The present case does not give rise to any difficulties on this point as regards distinguishing the applicant from the authorities and persons who benefit from the abolition of the intervention rules, that is to say, the national intervention agencies and the buyers of raw beet sugar. However, it may also seem appropriate to distinguish undertakings which deal solely in raw beet sugar — whether any exist we do not know — and also undertakings which manufacture both raw beet sugar and white sugar, that is, the end product of the processing of raw beet sugar. Compared with these undertakings, the applicant (like other producers of raw sugar) is in fact in a special situation for the reason that the abolition of the sales guarantee for raw beet sugar could threaten its existence. According to the predictions which it is possible to make today in view of the excess of sugar production within the Community and the world market prices which are below the Community level (thus discouraging exports), the possibility cannot be excluded that the abolition of the intervention rules in respect of raw beet sugar in 1970 could entail serious economic difficulties for the applicant, since on the one hand it is still obliged to pay minimum prices to the beet producers whereas on the other it has no guarantee of being able to sell its products to the processers at reasonable prices which also take account of the costs of transport.
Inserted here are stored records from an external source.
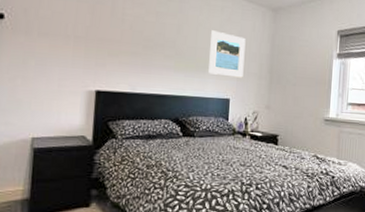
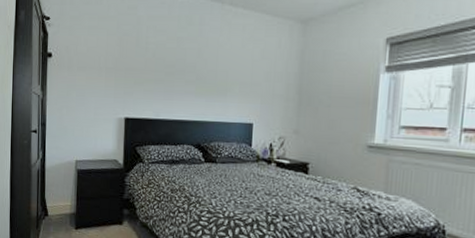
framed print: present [208,30,246,78] -> none [230,51,270,101]

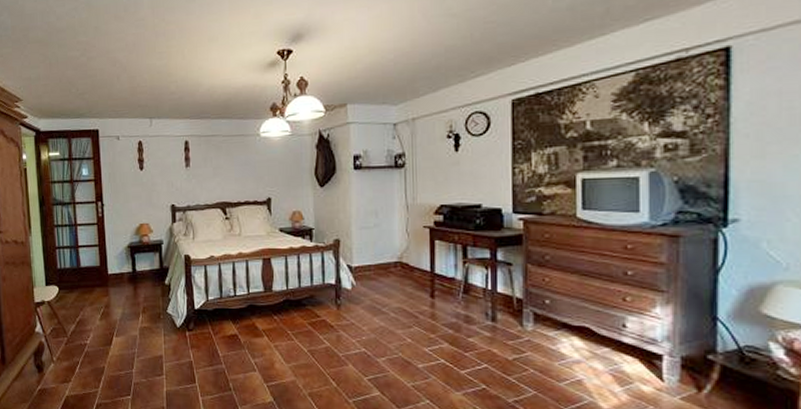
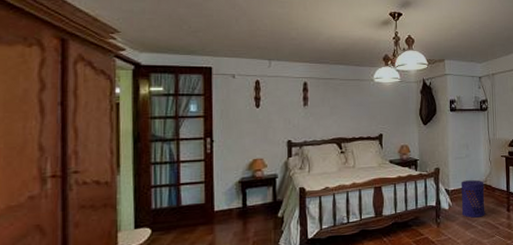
waste bin: none [367,256,400,302] -> present [460,180,485,218]

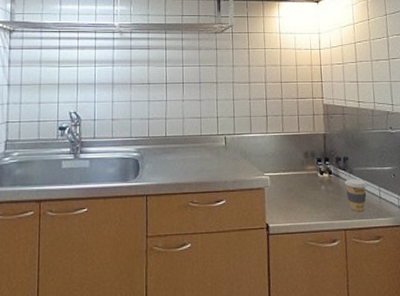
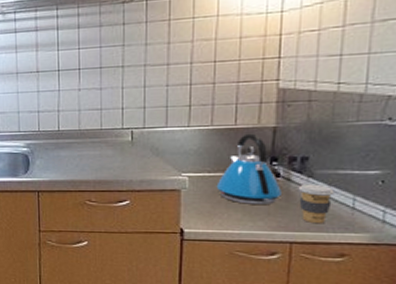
kettle: none [290,139,334,198] -> present [216,133,282,204]

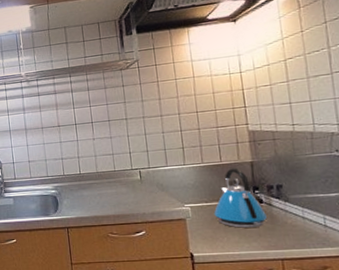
coffee cup: present [298,184,335,224] -> none [278,207,308,242]

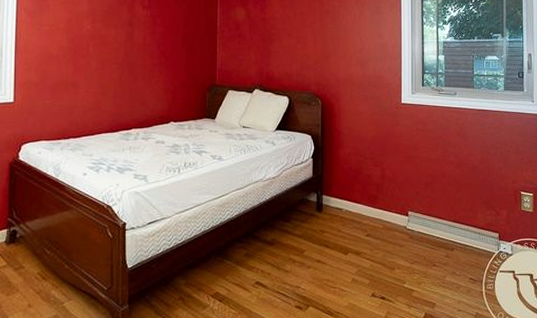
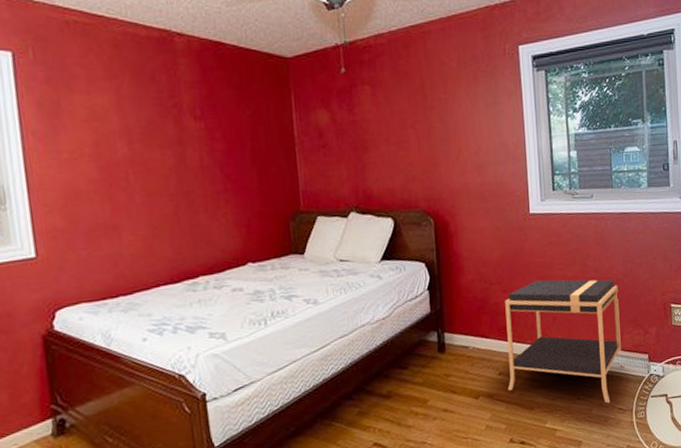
nightstand: none [374,159,478,273] -> present [505,279,626,403]

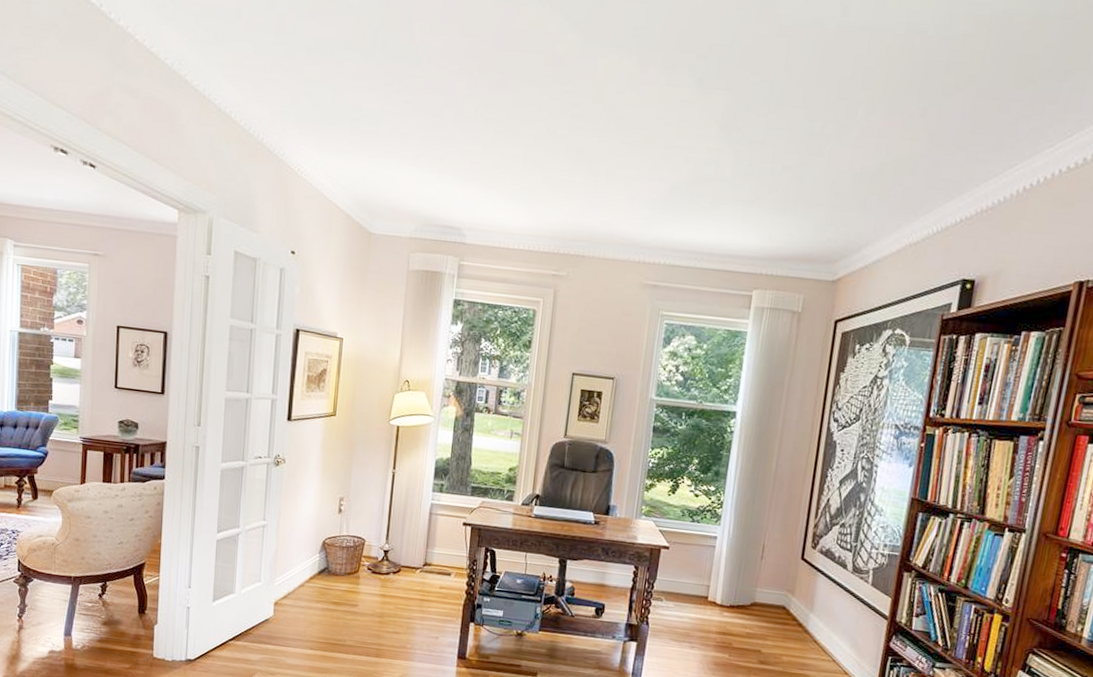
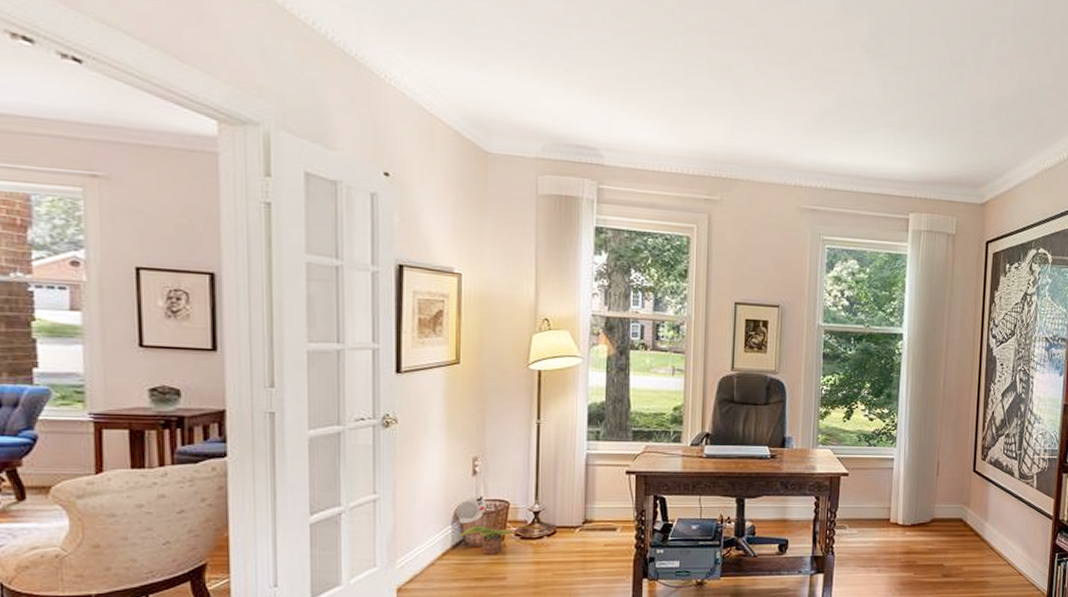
potted plant: none [323,531,369,583] -> present [456,496,516,554]

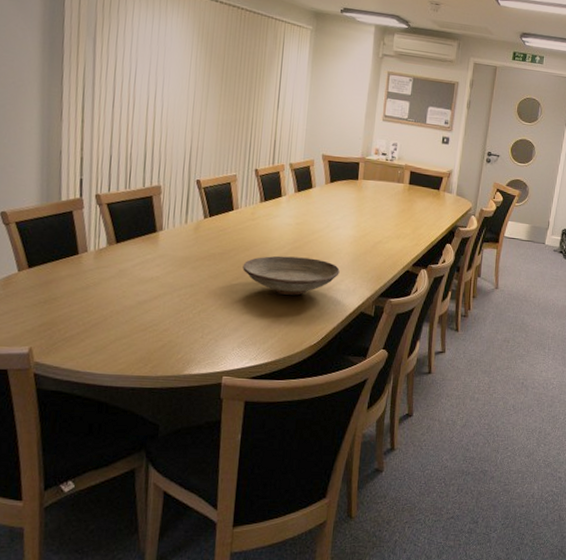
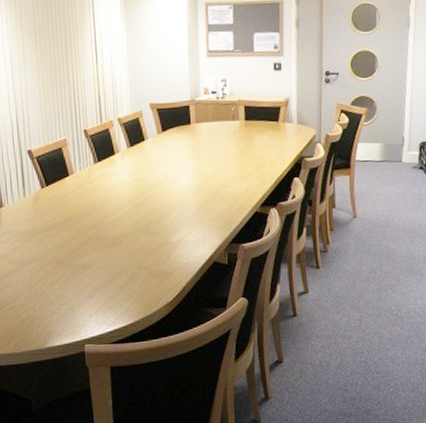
decorative bowl: present [242,255,340,295] -> none [87,213,186,255]

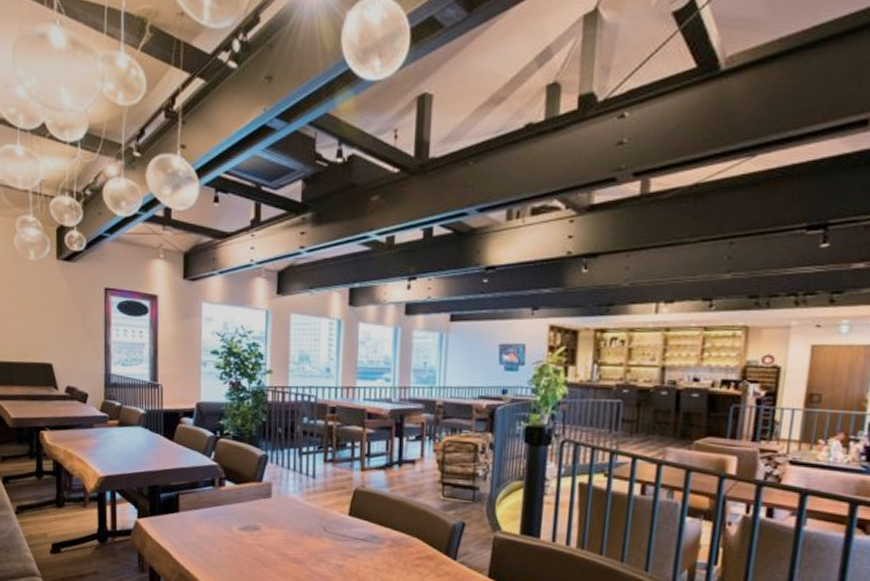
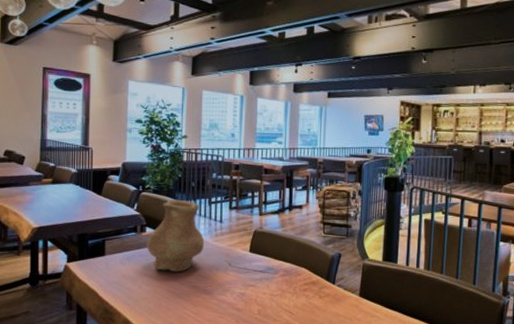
vase: none [226,448,293,536] -> present [146,199,204,272]

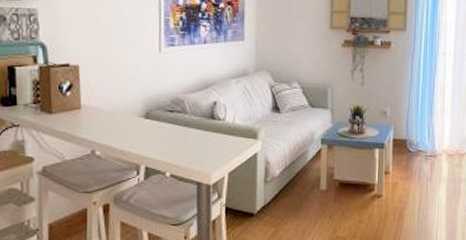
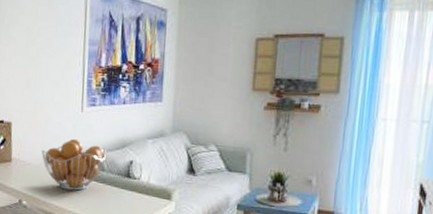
fruit basket: none [115,81,188,136] -> present [41,138,106,191]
Thus it is that the abolition of sales guarantees may give rise to the necessity for reorientations which undoubtedly hit those manufacturing only raw beet sugar much harder than undertakings whose production is mixed, or even dealers.

I would therefore take the view that, no matter how far the class of persons affected by the measure is extended, it seems entirely appropriate to accept that the applicant like other manufacturers of raw beet sugar, is individually concerned in the sense of our case-law.

That the applicant is in addition, as Article 173 also requires, directly concerned, does not call for lengthy comment. In its pleadings and in its oral submissions it has convincingly said all that is necessary on this point, and the Council has made no observations thereon. It is enough that in fact the legal effects of the contested rules will apply to the applicant at the time prescribed without the necessity of any measures of execution.

All told, I see no reason for doubting the admissibility of the application.

This leads me to express the following opinion:

Should the Court not find it preferable to reserve its decision on admissibility for the final judgment pursuant to Article 91(4) of the Rules of Procedure, it should be declared that the application is admissible. At the same time a new time-limit must be prescribed for the Council to lodge a full statement of defence. The decision on costs should only be given in the final judgment.


( 1 ) Translated from the German.

( 2 ) Allgemeiner Rechtssatz und Einzelakt, Die öffentliche Verwaltung 1964, pp. 522 et seq.

( 3 ) Verwaltungsarchiv 1964, p. 384.

( 4 ) Verwaltungsgerichtshof (Higher Administrative Court), Kassel, Neue Juristische Wochenschrift 1964, p. 564.

( 5 ) Deutsches Verwaltungsblatt 1961, p. 247.

( 6 ) Neue Juristische Wochenschrift 1961, p. 2077.

( 7 ) Verwaltungsarchiv 1964, p. 76.

( 8 ) Entscheidungen des Bundesverwaltungsgerichts 16, p. 312.